(Extracted page text data)
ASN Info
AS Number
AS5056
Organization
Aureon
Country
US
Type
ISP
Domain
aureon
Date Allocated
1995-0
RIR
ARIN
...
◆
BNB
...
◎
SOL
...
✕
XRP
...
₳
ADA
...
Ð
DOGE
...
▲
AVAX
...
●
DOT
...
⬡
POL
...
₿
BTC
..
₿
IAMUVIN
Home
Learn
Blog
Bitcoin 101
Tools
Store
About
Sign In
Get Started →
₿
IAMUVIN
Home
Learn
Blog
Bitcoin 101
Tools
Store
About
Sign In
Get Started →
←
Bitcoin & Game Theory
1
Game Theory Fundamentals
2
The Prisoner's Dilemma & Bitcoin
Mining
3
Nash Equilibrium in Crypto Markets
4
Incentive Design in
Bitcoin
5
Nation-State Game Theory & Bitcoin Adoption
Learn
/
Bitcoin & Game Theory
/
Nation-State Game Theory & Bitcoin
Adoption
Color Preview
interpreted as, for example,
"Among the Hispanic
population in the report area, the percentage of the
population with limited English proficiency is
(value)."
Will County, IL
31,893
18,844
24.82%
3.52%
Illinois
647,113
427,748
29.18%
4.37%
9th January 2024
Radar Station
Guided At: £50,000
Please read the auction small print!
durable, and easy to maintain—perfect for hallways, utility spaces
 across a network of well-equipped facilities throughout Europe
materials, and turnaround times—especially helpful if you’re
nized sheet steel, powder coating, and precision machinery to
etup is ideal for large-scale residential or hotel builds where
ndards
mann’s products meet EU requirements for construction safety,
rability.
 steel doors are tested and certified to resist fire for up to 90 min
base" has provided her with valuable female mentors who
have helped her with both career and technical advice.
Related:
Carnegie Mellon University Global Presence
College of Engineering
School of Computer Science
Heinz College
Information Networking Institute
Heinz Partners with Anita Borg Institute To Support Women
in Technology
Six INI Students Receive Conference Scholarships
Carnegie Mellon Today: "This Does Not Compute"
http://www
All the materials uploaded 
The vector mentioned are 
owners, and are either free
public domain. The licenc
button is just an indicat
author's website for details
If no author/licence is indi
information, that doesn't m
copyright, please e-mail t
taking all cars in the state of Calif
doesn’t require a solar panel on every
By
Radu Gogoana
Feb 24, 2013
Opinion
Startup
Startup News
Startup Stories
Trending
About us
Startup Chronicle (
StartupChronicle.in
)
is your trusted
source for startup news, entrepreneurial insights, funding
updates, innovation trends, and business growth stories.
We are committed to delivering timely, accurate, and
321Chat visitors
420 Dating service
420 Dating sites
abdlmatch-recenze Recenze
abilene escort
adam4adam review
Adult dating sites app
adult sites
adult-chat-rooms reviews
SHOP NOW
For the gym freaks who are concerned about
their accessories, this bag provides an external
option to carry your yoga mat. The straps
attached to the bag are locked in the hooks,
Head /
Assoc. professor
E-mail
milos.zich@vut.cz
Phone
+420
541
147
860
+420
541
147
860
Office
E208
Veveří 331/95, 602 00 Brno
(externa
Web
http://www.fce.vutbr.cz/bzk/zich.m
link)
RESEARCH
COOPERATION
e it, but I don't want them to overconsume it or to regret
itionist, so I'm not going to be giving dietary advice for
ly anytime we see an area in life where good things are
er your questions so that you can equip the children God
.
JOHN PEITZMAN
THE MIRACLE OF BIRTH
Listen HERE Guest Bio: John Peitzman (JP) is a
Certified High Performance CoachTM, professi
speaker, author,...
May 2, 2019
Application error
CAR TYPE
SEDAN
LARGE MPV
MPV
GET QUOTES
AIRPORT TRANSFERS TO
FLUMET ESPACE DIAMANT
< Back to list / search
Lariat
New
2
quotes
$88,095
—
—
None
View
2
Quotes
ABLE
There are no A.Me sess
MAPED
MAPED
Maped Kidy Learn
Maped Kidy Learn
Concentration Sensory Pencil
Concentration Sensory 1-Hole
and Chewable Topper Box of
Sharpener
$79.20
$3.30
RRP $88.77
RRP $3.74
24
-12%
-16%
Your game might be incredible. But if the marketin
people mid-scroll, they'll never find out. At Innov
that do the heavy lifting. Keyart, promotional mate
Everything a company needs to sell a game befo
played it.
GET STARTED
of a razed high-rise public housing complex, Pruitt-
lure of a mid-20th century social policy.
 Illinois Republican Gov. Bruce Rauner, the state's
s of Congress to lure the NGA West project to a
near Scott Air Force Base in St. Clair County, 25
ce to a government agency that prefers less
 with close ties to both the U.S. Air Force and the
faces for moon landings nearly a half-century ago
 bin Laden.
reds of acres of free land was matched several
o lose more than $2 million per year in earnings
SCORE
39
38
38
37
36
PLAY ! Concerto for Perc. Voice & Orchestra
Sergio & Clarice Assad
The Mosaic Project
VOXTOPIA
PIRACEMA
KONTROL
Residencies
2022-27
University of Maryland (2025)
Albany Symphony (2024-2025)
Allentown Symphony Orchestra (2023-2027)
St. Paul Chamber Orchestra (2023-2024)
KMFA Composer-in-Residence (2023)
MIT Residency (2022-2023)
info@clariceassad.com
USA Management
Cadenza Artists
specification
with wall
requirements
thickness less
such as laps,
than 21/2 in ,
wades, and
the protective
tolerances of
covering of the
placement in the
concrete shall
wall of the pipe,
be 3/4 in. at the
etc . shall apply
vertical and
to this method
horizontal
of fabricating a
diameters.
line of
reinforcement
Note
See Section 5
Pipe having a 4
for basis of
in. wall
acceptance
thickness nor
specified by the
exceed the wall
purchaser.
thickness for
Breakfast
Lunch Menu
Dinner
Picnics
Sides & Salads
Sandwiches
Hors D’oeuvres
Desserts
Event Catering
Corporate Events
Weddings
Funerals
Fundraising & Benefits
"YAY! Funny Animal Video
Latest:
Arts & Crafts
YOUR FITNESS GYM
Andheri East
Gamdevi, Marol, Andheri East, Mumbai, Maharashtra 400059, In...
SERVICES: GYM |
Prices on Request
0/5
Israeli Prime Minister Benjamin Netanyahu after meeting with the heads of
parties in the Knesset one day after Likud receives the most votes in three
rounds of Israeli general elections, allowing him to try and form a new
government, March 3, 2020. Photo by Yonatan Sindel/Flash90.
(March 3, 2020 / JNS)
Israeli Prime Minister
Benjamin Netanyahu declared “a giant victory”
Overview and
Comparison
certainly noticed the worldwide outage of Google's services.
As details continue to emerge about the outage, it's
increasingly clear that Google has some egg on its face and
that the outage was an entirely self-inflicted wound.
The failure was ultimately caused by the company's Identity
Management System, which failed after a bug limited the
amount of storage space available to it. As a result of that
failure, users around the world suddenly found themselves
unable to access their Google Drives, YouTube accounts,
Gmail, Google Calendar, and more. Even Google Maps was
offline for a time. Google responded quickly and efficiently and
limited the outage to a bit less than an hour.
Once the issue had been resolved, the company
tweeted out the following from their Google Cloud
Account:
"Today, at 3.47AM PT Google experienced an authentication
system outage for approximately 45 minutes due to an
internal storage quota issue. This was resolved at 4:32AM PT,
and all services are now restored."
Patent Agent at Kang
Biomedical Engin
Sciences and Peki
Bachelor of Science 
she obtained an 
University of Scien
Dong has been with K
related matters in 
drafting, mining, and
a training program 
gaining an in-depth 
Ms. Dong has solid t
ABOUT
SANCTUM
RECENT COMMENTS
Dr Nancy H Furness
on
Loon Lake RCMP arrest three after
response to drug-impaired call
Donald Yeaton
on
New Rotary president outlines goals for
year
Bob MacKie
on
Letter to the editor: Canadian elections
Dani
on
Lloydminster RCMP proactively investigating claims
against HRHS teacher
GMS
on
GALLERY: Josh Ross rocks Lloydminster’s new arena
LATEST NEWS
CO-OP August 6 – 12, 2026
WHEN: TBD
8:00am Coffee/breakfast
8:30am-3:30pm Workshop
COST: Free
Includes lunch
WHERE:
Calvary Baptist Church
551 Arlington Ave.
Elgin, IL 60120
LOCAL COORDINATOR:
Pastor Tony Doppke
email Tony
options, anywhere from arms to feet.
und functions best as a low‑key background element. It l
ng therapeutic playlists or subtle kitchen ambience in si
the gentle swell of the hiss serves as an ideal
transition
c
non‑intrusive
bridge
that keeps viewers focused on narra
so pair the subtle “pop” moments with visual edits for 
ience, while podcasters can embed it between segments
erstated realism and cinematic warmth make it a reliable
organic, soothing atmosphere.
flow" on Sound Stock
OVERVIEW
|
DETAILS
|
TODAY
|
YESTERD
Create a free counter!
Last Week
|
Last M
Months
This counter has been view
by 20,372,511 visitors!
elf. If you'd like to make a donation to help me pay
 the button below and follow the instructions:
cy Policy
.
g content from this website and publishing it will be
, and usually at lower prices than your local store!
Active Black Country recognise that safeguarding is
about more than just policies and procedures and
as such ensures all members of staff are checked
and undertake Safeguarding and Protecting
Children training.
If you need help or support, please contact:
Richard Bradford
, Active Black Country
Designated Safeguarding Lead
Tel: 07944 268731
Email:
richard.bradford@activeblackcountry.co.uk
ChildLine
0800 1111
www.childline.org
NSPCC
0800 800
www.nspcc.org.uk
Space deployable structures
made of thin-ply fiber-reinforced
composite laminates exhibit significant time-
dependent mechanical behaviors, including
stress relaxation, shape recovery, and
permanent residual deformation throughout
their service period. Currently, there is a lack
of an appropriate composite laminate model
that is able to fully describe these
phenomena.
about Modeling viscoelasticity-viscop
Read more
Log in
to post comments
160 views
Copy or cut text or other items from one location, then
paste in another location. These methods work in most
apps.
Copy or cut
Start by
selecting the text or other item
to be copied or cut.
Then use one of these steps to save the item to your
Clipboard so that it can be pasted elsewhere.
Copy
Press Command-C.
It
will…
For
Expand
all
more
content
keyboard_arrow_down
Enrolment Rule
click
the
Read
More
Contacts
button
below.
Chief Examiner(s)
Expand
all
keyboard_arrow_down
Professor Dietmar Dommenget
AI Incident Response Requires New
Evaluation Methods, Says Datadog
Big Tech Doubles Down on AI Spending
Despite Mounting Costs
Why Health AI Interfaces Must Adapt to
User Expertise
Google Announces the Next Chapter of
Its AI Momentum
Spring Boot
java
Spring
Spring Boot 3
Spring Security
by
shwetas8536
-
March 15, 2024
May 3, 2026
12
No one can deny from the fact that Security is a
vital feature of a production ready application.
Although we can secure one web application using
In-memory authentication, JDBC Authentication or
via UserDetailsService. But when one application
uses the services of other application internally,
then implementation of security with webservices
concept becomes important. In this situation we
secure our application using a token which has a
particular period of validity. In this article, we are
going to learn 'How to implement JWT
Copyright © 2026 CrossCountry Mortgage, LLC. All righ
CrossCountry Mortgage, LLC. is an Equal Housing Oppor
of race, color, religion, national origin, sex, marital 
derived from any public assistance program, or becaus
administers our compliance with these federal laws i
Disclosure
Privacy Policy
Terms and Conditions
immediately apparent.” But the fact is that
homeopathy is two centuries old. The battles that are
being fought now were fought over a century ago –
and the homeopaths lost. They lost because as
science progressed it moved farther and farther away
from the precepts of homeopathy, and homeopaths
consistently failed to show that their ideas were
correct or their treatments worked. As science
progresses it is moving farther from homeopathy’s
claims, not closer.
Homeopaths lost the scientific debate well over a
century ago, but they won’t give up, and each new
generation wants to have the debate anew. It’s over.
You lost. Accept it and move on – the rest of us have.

§ **TRY IT**: Task for the records above: copy every line in which the word "program" occurs.

§ **TASK ANSWER**:
a training program 
derived from any public assistance program, or becaus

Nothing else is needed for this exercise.